> [Tugas yang Dikerjakan]:
1 – Tentukan apakah setiap pernyataan berikut sesuai dengan teks tentang talak dalam Islam, lalu jawab ya atau tidak disertai kutipan persis dari teks yang menjadi penentunya: (a) Islam menyukai talak. (b) Logika talak dalam Islam didasarkan atas kepemilikan pria. (c) Kunci cinta kedua belah pihak diberikan kepada si pria.
2 – Tuliskan kembali tanpa perubahan bagian teks tentang talak dalam Islam di antara "Seorang pria yang" dan "jodoh untuk putrinya.", termasuk kedua batas tersebut.

> [Teks Dokumen]:
Seorang pria yang nakal akan memanfaatkan kepekaan wanita sebagai perangkap
yang jitu untuk menaklukkan hatinya. Disaat itulah peran seorang ayah sangat di
butuhkan, karena bagaimanapun seorang ayah pasti lebih berpengalaman dan
mempunyai pertimbangan-pertimbangan yang tidak sekedar didasari nafsunya dalam
memilihkan jodoh untuk putrinya.
Dalam permasalahan talak, Islam
sendiri sebenarnya tidak menyukainya, dan lebih suka untuk mempertahankan
keluarga agar tetap hidup. Namun apabila jiwa pernikahan telah mati, maka Islam
memandang dengan penyesalan dan mengizinkan untuk menguburkannya. Islam tidak
bersedia menjadikan bangkainya sebagai mumi dengan pengawetan oleh undang
undang untuk memperlihatkan kehidupan yang semu. Sebenarnya logika talak dalam
Islam tidak didasarkan atas kepemilikan pria dan status wanita sebagai benda
yang dimiliki. Namun hak talak muncul berdasarkan peranan khusus pria dalam
percintaan dimana kehidupan keluarga dibangun berdasarkan rasa cinta dan kasih
sayang suami dan istri. Namun satu hal yang penting untuk diketahui ialah bahwa
kondisi psikologis wanita dan pria dalam hal ini berbeda. Sesuai dengan
fitrahnya cinta selalu dimulai dari pihak pria dan disambut oleh siwanita
dengan sikap responsif dan menerima. Kasih sayang dan cinta seorang wanita yang
sejati hanya mungkin bila cinta itu lahir sebagai reaksi kasih sayang dan
kekaguman pria terhadapnya. Oleh karena itu alam telah memberikan kunci cinta
kedua belah pihak kepada si pria (suami). Dengan demikian sangatlah tepat jika
kunci pembubaran pernikahan juga ada ditangan pria. Ia yang memulai maka ia
pula yang berhak untuk mengakhiri. Selain itu dalam permasalahan ini umumnya
pria lebih arif dan bijak serta memiliki pandangan kedepan terhadap segala
akibat yang akan terjadi (terutama dampaknya bagi anak-anak mereka). Ia tidak
akan menjatuhkan talak kecuali dalam keadan terpaksa yang sudah tidak bisa
diperbaiki lagi. Lain halnya dengan seorang perempuan yang lebih sering
dikuasai emosi dan nafsunya terutama pada waktu menstruasi, seandainya hak
thalak diberikan kepadanya maka dengan mudah (tanpa melalui pertimbangan yang
matang) ia akan menjatuhkan talak dengan seenaknya.

> [Cuplikan Data]:
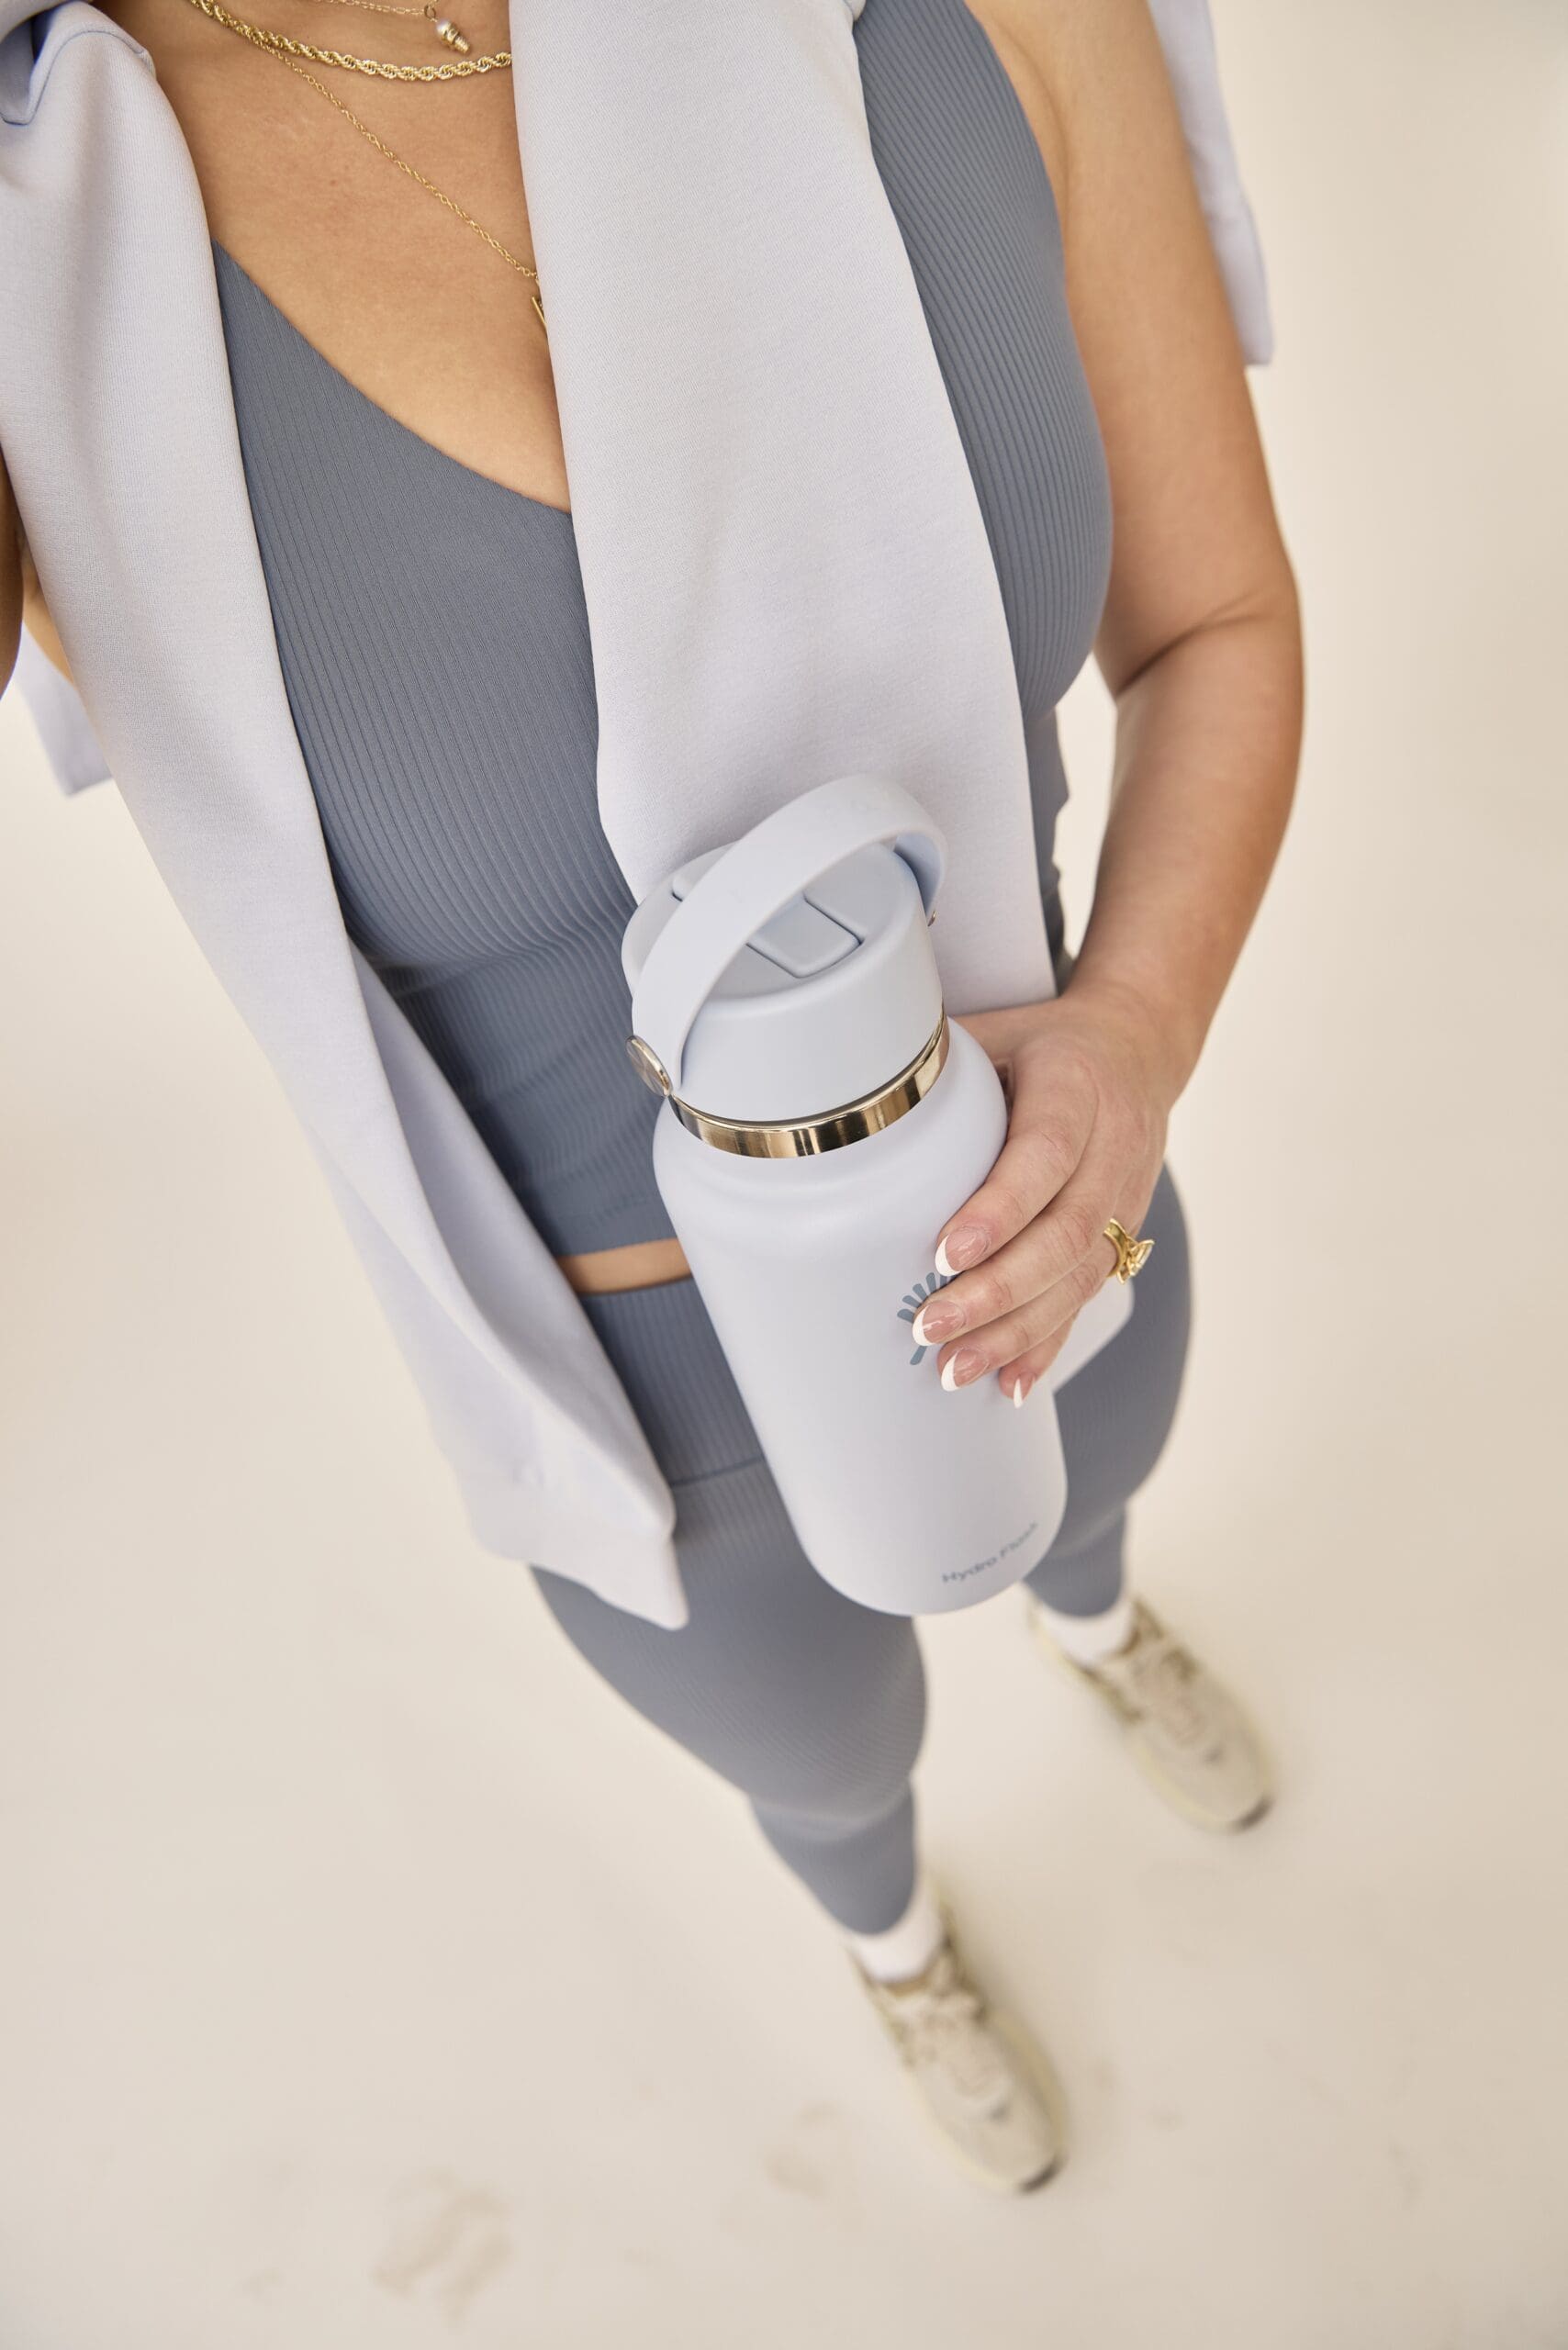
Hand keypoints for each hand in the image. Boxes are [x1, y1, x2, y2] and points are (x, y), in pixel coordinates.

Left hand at [914, 984, 1180, 1402]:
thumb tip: (832, 1085)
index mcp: (1077, 1085)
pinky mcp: (1125, 1233)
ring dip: (1016, 1330)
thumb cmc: (1040, 1043)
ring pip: (1081, 1275)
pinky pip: (1089, 1296)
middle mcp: (1115, 1144)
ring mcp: (1128, 1194)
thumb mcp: (993, 1032)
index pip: (1046, 1154)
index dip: (1000, 1209)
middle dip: (998, 1290)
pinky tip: (1009, 1384)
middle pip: (1067, 1231)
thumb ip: (930, 1063)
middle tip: (931, 1326)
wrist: (1134, 1048)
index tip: (944, 1253)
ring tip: (954, 1368)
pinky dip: (1047, 1345)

> [Jawaban yang Diharapkan]:
1 –
(a) Tidak — "Dalam permasalahan talak, Islam sendiri sebenarnya tidak menyukainya"
(b) Tidak — "Sebenarnya logika talak dalam Islam tidak didasarkan atas kepemilikan pria dan status wanita sebagai benda yang dimiliki."
(c) Ya — "Oleh karena itu alam telah memberikan kunci cinta kedua belah pihak kepada si pria (suami)."

2 –
Seorang pria yang nakal akan memanfaatkan kepekaan wanita sebagai perangkap
yang jitu untuk menaklukkan hatinya. Disaat itulah peran seorang ayah sangat di
butuhkan, karena bagaimanapun seorang ayah pasti lebih berpengalaman dan
mempunyai pertimbangan-pertimbangan yang tidak sekedar didasari nafsunya dalam
memilihkan jodoh untuk putrinya.